By: Brendan Graham
Online dating can be a nightmare for a variety of reasons: catfishing, mismatching ideas, and people who magically forgot their wallet on a giant restaurant tab, to name a few. There’s a level of uncertainty when you’re meeting someone for the first time, that can be both exhilarating and frightening. Are they really who they say they are? Are they going to be into me? Should we go to dinner and a movie, or should we go to a haunted house and drink? THOSE WHO WALK AWAY goes with the latter of those options, and we get to see just why this isn’t a good idea for a date, or just in general.
Lonely heartthrob Max (Booboo Stewart) hasn’t had a date in a long while. After having to take care of his ailing mother and sacrificing a lot of his time and energy, he needs to connect with someone (or potentially hook up) to refresh and reset. Using a dating app, he matches up with Avery (Scarlett Sperduto), a quirky student of literature who works at the local movie theater. She has no issues asking very personal questions, has a strange relationship with her brother, and drops her knowledge of Le Guin’s The Ones Who Walk Away from Omelas (what the film is loosely inspired by) to impress her new date.
After their plans for a movie are interrupted by a bomb threat, Avery comes up with the idea that they should buy some booze, and take it to a haunted house that she knows of. Max is hesitant, but he is really connecting with this girl, so he reluctantly agrees to join her. Upon arriving, she tells him the story of an entity called Rotcreep (Nils Allen Stewart), which is fabled to have the ability to rot your body from the outside with one touch, and that needs to be fed to be satiated. What started as a night of potential romance, turns into a nightmare as Max begins to realize just how real Rotcreep is.
THOSE WHO WALK AWAY feels like a chaotic mess. For starters, the movie drags its feet for the first 35 minutes or so, trying to create character development and an audience connection with our two leads that honestly fails. They are both fairly dull and unlikeable characters, for different reasons. Max is painfully awkward, unconfident, and generally uninteresting, none of which makes him a bad person, mind you, it just doesn’t make him appealing as a character to spend 90 minutes with. Avery immediately comes off as untrustworthy, nosey, and overly eager, which is how the movie wants to showcase her. However, it reveals too much about her too early, and her dialogue in particular feels incredibly forced.
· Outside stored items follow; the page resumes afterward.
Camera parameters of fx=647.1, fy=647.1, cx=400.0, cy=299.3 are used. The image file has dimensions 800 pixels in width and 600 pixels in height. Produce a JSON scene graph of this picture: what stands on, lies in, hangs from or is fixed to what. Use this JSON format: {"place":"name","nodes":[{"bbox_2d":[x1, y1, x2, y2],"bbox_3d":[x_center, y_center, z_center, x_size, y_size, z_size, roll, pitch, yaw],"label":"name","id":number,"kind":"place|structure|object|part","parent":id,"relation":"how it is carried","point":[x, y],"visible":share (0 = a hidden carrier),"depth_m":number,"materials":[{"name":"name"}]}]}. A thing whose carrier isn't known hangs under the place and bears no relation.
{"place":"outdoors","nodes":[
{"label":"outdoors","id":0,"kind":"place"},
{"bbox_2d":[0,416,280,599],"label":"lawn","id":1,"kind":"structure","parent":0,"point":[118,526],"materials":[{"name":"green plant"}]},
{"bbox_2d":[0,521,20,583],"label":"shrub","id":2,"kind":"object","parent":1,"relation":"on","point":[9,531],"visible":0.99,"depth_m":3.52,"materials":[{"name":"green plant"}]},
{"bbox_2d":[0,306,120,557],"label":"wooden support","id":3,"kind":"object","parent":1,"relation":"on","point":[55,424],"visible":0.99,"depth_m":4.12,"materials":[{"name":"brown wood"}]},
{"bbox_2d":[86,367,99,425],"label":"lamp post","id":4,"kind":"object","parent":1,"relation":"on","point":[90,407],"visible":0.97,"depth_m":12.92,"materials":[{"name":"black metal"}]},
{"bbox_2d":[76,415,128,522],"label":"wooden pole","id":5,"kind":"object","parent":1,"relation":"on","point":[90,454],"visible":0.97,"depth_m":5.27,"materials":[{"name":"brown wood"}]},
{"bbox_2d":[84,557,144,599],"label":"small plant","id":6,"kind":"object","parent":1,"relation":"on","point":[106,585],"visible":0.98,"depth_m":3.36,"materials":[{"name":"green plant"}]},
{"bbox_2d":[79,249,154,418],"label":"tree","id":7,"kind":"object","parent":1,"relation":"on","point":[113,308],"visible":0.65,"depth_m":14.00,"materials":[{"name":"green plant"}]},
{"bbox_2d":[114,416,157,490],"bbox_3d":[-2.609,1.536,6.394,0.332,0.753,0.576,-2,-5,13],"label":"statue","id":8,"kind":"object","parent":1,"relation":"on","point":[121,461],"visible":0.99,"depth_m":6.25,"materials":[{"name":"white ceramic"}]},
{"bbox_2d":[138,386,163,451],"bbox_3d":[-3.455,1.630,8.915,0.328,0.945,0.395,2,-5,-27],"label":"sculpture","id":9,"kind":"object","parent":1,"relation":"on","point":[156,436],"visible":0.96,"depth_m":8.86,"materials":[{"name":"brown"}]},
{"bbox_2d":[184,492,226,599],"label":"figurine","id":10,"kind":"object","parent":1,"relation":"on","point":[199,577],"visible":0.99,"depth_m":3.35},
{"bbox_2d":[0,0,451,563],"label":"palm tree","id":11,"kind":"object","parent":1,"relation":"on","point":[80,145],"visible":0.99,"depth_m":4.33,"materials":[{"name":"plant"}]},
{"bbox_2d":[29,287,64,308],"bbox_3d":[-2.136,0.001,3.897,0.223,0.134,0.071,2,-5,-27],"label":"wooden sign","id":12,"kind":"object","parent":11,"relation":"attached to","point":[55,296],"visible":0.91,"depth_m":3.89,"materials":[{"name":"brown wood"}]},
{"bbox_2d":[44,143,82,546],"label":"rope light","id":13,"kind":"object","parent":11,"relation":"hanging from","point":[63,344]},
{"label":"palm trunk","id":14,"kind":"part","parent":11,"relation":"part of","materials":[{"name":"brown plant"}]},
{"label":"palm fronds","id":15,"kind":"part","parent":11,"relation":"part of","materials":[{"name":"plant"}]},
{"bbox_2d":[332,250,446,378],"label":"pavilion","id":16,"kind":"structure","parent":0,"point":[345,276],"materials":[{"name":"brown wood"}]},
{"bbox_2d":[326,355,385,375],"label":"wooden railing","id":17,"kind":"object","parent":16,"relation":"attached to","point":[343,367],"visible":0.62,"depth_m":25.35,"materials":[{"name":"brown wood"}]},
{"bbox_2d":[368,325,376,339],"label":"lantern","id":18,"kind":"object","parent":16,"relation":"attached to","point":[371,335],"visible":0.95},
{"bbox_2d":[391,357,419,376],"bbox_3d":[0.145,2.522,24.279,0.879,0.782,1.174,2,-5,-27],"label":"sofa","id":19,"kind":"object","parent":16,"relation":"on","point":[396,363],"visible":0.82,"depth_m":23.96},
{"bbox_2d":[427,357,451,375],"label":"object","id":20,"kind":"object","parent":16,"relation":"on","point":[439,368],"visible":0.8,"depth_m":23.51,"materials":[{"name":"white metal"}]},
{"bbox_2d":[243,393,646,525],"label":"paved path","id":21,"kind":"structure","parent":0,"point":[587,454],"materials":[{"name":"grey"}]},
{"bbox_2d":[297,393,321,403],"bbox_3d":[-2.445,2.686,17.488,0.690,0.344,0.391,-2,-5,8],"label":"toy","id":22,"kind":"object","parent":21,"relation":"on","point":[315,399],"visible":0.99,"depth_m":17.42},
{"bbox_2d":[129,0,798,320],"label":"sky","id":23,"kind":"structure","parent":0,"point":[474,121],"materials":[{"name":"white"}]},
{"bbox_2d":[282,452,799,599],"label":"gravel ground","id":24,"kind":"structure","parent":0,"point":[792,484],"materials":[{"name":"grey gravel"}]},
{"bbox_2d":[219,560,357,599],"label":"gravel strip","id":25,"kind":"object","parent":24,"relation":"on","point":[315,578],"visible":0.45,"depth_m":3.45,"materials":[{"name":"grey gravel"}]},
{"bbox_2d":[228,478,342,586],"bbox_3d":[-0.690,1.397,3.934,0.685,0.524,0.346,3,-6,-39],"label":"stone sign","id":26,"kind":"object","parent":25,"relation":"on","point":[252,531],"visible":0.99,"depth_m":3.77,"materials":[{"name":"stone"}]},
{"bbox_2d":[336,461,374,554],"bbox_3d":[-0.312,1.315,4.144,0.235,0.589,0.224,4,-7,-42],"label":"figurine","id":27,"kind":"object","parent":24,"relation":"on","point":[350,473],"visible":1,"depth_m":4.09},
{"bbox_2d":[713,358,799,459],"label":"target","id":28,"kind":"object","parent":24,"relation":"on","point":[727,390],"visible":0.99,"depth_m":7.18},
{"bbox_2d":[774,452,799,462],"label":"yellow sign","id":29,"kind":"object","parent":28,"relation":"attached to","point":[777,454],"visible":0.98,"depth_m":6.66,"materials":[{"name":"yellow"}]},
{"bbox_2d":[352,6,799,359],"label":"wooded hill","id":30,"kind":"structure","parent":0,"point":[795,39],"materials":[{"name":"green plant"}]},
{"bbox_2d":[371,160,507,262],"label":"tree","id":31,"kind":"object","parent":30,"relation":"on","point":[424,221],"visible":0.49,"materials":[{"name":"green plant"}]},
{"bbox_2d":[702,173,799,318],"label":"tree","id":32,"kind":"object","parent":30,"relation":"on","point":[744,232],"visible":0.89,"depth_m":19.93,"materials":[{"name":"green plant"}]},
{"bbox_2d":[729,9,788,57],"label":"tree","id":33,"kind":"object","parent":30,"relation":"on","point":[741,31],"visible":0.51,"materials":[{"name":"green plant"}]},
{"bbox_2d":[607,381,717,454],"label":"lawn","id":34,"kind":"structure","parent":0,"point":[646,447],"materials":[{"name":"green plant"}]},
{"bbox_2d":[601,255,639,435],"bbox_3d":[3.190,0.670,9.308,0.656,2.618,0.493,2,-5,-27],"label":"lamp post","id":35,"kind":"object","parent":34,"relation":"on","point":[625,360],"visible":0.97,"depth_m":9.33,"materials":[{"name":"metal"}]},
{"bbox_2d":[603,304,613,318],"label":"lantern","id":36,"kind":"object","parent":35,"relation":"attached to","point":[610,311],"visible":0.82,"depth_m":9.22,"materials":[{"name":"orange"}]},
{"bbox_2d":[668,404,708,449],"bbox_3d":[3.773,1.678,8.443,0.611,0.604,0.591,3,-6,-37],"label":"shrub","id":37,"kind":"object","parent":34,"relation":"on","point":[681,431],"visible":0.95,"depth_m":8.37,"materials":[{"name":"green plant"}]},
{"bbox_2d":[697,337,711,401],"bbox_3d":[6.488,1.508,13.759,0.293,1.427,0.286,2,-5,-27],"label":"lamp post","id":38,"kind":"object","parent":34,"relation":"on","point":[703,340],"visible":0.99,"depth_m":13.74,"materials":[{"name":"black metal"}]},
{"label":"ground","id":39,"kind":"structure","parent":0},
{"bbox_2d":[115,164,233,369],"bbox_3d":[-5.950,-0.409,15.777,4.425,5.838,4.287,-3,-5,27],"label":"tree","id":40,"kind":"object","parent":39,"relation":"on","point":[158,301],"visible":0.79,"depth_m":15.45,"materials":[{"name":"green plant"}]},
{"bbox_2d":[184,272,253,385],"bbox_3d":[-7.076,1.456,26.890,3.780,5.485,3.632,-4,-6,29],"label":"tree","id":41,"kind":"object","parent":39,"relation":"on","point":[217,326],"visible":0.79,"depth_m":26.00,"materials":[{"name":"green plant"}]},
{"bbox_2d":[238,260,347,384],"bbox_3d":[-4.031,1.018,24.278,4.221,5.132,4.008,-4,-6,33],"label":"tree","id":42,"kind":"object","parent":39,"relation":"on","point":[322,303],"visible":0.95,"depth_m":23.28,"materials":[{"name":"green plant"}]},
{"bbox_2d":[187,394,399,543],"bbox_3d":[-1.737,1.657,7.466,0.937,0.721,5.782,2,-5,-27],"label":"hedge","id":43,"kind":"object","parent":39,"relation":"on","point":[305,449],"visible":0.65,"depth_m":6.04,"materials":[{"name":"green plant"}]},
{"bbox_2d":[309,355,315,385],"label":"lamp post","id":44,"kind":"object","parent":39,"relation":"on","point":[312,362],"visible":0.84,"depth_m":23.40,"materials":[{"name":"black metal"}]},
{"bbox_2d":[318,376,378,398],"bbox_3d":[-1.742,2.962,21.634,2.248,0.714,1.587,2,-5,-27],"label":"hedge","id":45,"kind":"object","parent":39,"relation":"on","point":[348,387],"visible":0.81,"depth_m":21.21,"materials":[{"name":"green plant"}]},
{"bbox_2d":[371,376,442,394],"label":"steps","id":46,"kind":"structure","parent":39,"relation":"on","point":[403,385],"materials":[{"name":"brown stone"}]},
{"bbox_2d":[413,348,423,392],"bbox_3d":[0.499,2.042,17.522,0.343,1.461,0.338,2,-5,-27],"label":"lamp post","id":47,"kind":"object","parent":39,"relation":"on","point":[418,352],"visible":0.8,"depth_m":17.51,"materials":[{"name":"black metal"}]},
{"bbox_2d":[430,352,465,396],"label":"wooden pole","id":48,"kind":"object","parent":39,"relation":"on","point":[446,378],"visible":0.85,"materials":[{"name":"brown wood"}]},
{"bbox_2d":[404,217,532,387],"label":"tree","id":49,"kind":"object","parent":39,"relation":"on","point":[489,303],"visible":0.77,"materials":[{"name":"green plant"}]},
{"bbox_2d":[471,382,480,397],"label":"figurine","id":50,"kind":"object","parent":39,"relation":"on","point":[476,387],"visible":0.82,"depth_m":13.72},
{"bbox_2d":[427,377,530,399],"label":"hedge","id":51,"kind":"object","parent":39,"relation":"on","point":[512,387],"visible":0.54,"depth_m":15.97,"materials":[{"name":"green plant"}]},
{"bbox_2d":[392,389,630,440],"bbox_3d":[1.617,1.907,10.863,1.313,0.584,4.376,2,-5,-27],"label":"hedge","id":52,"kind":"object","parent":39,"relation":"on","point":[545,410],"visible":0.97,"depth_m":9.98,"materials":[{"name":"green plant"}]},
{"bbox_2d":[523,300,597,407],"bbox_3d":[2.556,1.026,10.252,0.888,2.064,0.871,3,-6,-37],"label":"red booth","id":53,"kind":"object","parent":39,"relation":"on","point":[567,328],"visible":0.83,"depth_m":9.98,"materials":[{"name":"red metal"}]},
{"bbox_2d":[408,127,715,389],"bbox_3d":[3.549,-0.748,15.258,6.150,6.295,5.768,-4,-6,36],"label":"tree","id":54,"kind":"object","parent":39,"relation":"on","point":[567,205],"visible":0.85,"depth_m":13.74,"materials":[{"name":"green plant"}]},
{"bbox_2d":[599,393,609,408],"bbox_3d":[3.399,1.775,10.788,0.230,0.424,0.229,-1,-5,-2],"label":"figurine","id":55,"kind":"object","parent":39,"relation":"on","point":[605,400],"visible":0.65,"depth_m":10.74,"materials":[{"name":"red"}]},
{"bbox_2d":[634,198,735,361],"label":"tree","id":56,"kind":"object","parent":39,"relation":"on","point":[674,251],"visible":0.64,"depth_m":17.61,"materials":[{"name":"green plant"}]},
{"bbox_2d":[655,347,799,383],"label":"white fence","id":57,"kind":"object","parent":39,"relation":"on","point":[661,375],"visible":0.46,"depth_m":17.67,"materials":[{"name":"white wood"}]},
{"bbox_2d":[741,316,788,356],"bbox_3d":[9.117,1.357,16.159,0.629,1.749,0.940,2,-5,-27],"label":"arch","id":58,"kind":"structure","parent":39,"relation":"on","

The camera work aims to mimic the feel of films like La Casa Muda or its English remake The Silent House, a play off the seemingly one-take shot, but it is not very effective here. Scenes speed up, they slow down at odd times, and there are lots of flashing for dramatic effect (photosensitive viewers be warned).
The design for Rotface is intriguing and definitely unnerving to look at. He reminds me of a combination of Slenderman and Baghuul, and while the way he moves around the house is a bit clunky, he still manages to be the best part of this movie. However, he’s not even mentioned until halfway through the movie, so we don’t spend nearly enough time with Rotface to really feel threatened.
There are some genuinely unsettling set pieces and sequences towards the end of the movie, but by that point, as an audience, we’re not as interested as we should be. It's like Director Robert Rippberger wanted to throw a bunch of horror elements against the wall to see what would stick, and the pieces that did, don't fit well together. I never thought I would even suggest this, but this film would have worked better as a found-footage type ordeal, at least that would draw some of the attention away from the often nonsensical plot.
I will give credit where credit is due, Stewart does deliver a good performance in the third act. The haunted house itself is pretty creepy, giving off vibes of The Blair Witch Project and a little bit of Twin Peaks. Besides the bizarre cinematography choices at times, the lighting is well done, and the overall mood of the film does improve once we get to that haunted house. The twist may have been really easy to spot well ahead of time, but it does make the movie a bit more fun. I would love to see more of Rotface, and hopefully have a chance to hear more of the folklore the film seemed to be lacking.
THOSE WHO WALK AWAY at times felt like a genuine chore to get through, but the last act of the movie does redeem the experience a bit more than I was expecting. However, the characters are not very interesting, the plot struggles to inspire any feeling until the end, and there’s just too much going on visually. It gets very distracting at times. I, unfortunately, didn’t find it to be enjoyable, but you might "walk away" having a better time than I did. Pun definitely intended.
THOSE WHO WALK AWAY is now playing in limited theaters and is also available on VOD.